The Biden administration does not have the same policy of separating families at the border, although the Justice Department is still defending lawsuits filed over the policy. There have been discussions about a global settlement of all such lawsuits, but no deal has been forthcoming. "They decided they didn’t want to deal with political blowback," said Adams.

The complaint identifies the father as E.L.A. and his son as O.L.C, both Indigenous Mayans and a citizens of Guatemala. According to the suit, E.L.A. was "a political activist who received death threats due to his advocacy for Indigenous land rights." They both "fled persecution and torture in Guatemala to seek asylum in the United States."

They crossed the border into Texas in June 2018. U.S. Customs and Border Protection detained them both, and separated the then-17-year old O.L.C. from his father.

"Defendant’s employees did not give E.L.A. and O.L.C. the chance to hug, kiss, or even say goodbye before taking O.L.C. away," the asylum seekers say. "E.L.A. recalls the fear etched on O.L.C.’s face and the sound of his screams. E.L.A. describes this forcible separation from his son as the worst moment of his life."

At the time, the Justice Department under then-Attorney General Jeff Sessions had a "zero tolerance" policy and prosecuted anyone entering into the country illegally from the southern border. Those awaiting prosecution were detained; since minors couldn't be detained in the same facilities, they were separated from their parents.

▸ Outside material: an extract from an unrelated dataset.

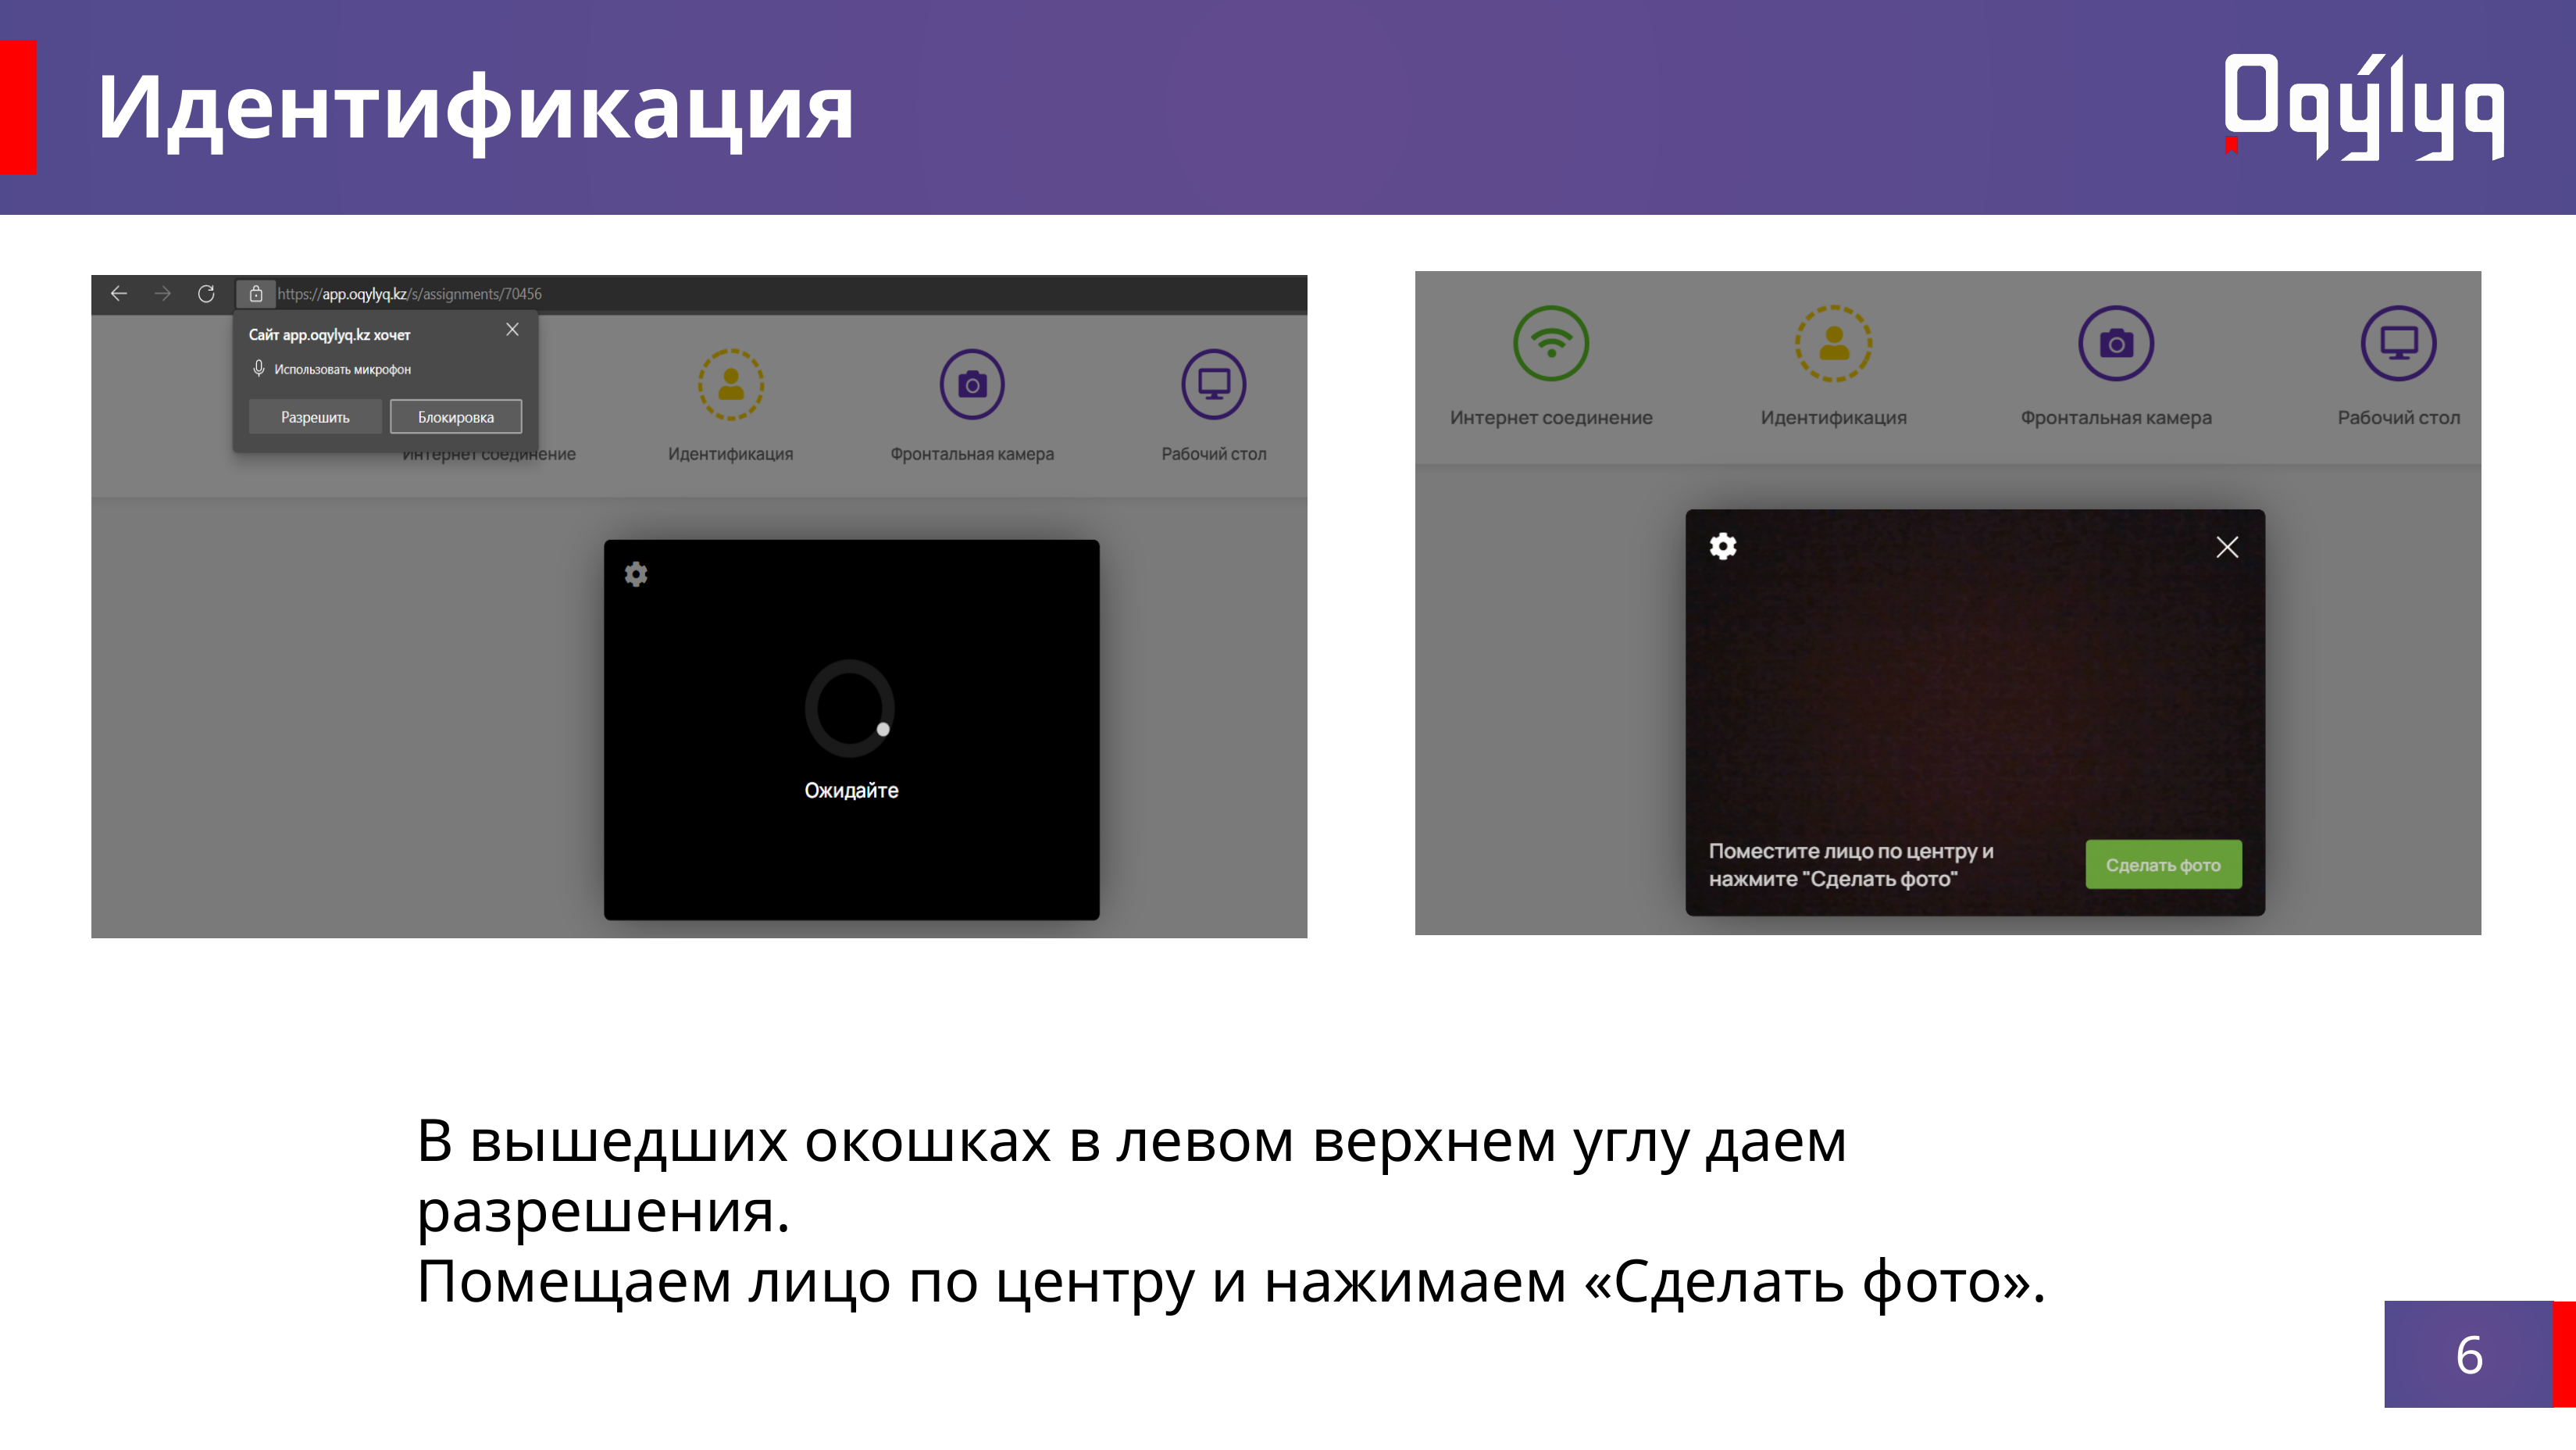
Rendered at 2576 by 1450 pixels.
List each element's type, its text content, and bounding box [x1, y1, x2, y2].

Critics of the policy have said that the real purpose of the family separations was to intimidate and dissuade other would-be asylum seekers from seeking refugee in the U.S.

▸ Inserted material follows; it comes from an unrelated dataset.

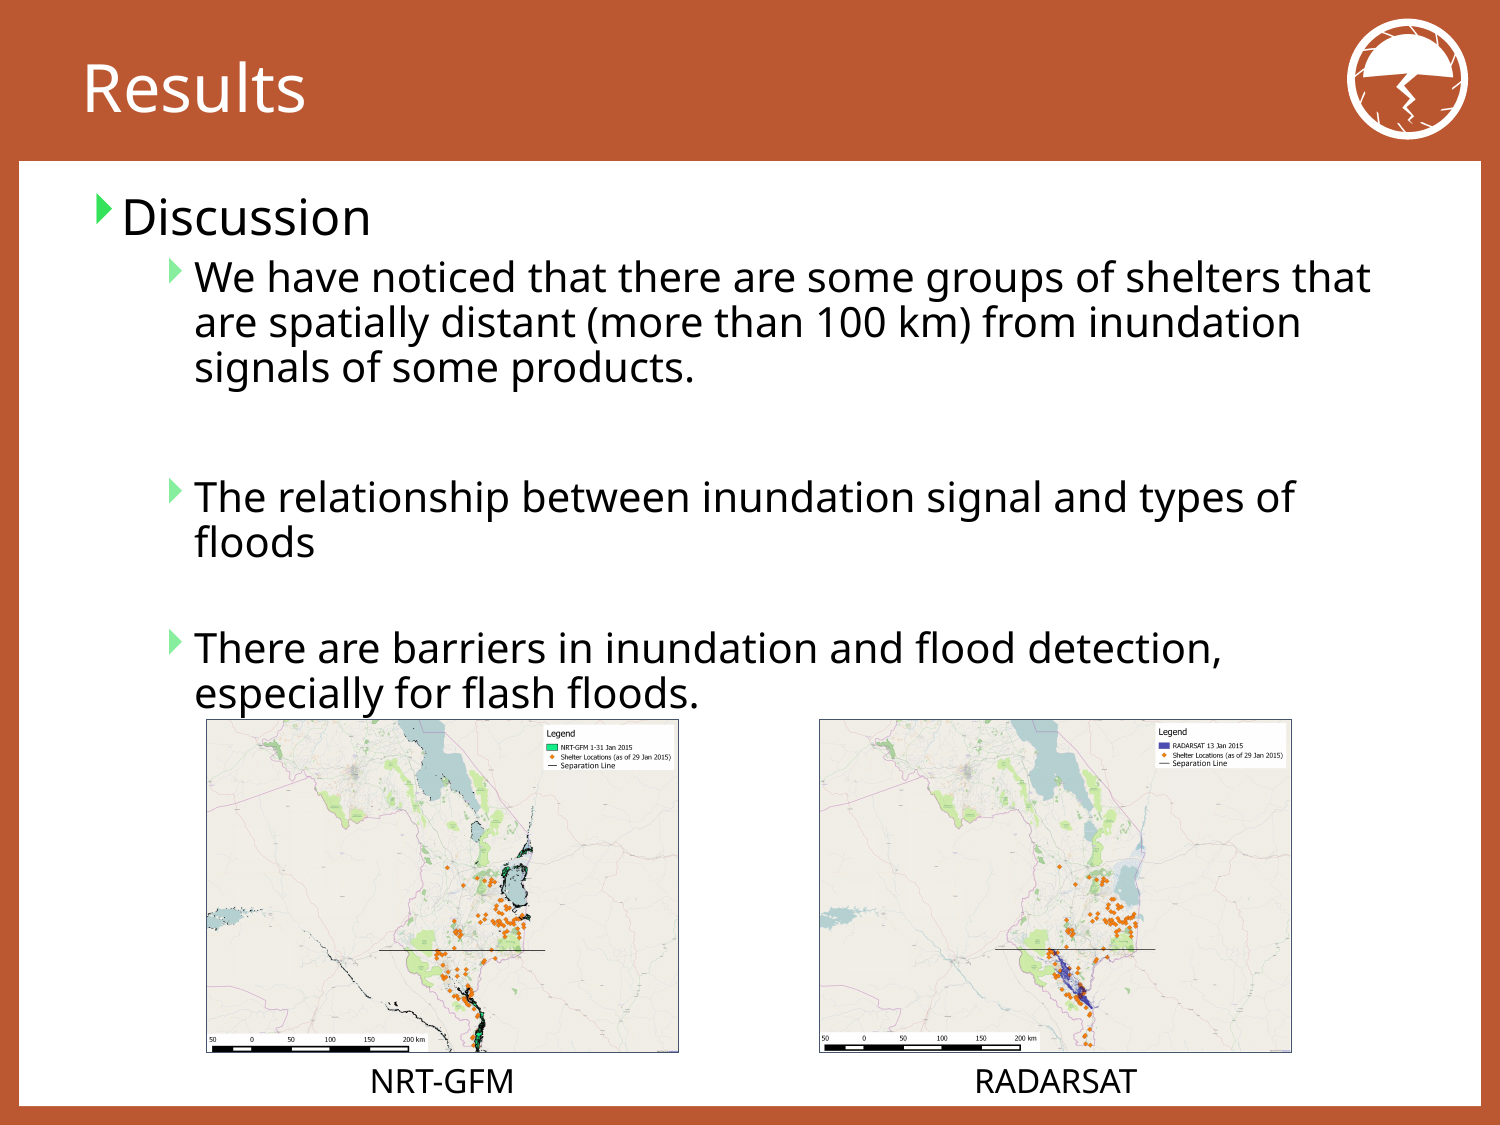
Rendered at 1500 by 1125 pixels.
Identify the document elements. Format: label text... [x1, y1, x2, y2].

E.L.A. was eventually deported back to Guatemala. According to his complaint, an attempt was made on his life. Eventually, a nonprofit organization helped transport him back to the U.S. to reunite him with his son who had been housed at Lincoln Hall Boys Haven, a sort of orphanage for "unaccompanied alien children," as the government has called it, in New York state. While there, according to the complaint, he became "a victim of sexual abuse," and was given medication without his father's consent.

The plaintiffs say O.L.C. was shown pornographic videos on a Lincoln Hall staff member's phone, and at one point "a staff member followed O.L.C. into a bathroom and was alone with him for an extended period of time, during which he suffered what a later report called a 'groin injury.'" Their claims include negligence and intentional infliction of emotional distress.

In March 2019, O.L.C was reunited with his father after nine months of separation, thanks to a court's intervention stemming from a different case. They're currently living in the Seattle area, awaiting action on their asylum applications.

"They're doing well," said Adams. "They're moving forward with life. They have a lot to do as far as gaining stability and overcoming trauma."

Lawyers for the federal government declined to comment on this story.